Panorama from Fuji S1 Pro with 28mm lens, f/11 at 1/750 sec, ISO 320. Converted to black and white in Photoshop.

Performance
The first panorama I built was using the Fuji S1 Pro. I mounted this camera on a panorama head and had used a Nikon 28-105mm lens on the camera. Although I used the lens at its 28mm setting, the focal length multiplier of the S1 made the effective focal length roughly 44mm. Prior to shooting the images, I metered the scene and chose an exposure that would work for the entire panorama. Once I determined the correct exposure, I white balanced the camera, manually focused, and shot the series of images. The reason it is important to lock the exposure settings and white balance is that the images will have problems stitching if each image is exposed separately.

——————

CHECK YOUR UNDERSTANDING:
1: Answer the following from the passage on the Fuji S1 Pro panorama:
(a) At what ISO setting was the panorama shot?
(b) Which lens was mounted on the camera?
(c) What effective focal length did the 28mm setting produce on the S1?
2: Continue the passage on building a panorama with the Fuji S1 Pro, beginning after its final sentence.

——————

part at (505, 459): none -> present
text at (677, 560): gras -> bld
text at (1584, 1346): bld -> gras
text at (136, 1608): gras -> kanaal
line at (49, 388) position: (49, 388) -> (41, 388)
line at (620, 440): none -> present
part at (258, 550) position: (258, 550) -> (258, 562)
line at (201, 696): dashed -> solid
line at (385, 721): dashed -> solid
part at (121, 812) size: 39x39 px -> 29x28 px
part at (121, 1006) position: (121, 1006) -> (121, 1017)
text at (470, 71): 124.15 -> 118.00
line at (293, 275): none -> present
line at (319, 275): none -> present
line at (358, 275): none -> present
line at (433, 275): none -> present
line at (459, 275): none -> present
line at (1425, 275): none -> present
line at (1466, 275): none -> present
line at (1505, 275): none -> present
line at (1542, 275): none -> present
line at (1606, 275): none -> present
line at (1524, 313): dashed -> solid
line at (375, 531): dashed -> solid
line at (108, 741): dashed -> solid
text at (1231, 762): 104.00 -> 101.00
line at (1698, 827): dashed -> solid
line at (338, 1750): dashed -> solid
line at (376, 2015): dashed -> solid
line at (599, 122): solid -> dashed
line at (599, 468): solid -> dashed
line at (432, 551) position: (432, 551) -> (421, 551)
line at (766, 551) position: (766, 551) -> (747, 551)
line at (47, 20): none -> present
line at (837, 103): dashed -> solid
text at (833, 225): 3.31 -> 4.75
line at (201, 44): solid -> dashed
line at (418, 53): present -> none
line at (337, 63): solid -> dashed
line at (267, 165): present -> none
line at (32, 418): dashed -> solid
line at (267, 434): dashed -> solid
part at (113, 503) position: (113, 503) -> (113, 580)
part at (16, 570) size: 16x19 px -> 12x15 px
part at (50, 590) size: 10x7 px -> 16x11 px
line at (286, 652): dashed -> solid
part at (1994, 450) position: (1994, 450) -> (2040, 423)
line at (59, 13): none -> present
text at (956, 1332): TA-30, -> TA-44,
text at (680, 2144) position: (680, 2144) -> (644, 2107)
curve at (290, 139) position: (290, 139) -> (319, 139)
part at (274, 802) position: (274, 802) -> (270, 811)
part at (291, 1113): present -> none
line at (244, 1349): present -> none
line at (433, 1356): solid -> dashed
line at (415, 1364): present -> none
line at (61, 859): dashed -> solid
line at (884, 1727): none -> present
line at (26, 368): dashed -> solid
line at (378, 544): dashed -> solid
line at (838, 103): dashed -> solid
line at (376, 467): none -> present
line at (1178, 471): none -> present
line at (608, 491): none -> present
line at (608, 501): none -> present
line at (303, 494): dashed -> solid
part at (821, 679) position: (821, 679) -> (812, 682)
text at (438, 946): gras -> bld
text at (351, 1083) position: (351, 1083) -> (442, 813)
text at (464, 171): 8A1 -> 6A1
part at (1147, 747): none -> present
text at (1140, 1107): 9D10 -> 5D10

——————

ANSWERS TO THIS EXERCISE:
1:
(a) ISO 320.
(b) A Nikon 28-105mm lens.
(c) Roughly 44mm.

2:
I built a variety of panoramic images to test Stitcher. Some were 360Þ panoramas, and some like the above scene were 180Þ panoramas rendered specifically for print output (this print is 10x36" at 240dpi). The resultant print contains extremely fine detail, certainly more than is possible from a single image from the S1. Using a film camera was much like using the Fuji, but scanning the images is a bit more complicated because, like other panorama software that I've used in the past, the images need to have the same pixel dimensions. To achieve this, the user will need to have scanning software that allows you to save the crop and exposure settings. This isn't hard, but requires a bit more planning. Certainly, digital camera files are easier to work with for these reasons.

 

Stitcher 3.5 Rendering dialog box.

Other Features
Stitcher 3.5 is as flexible as it is powerful. The user can render their images in many different formats and projection types. Panoramas can be rendered with many different projection types including planar (flat), cubical, cylindrical, and spherical output. Also supported are QTVR (Quicktime), VRML, and Shockwave; all formats are based upon viewing the panoramas in a separate program that allows users to navigate the panorama. Because Stitcher also allows the user to specify "hot spots" in the panorama, it is easy to create panoramas for a variety of uses such as interactive tours. This is the same type of technology currently used to create virtual tours of houses, which is a very popular use for this type of software.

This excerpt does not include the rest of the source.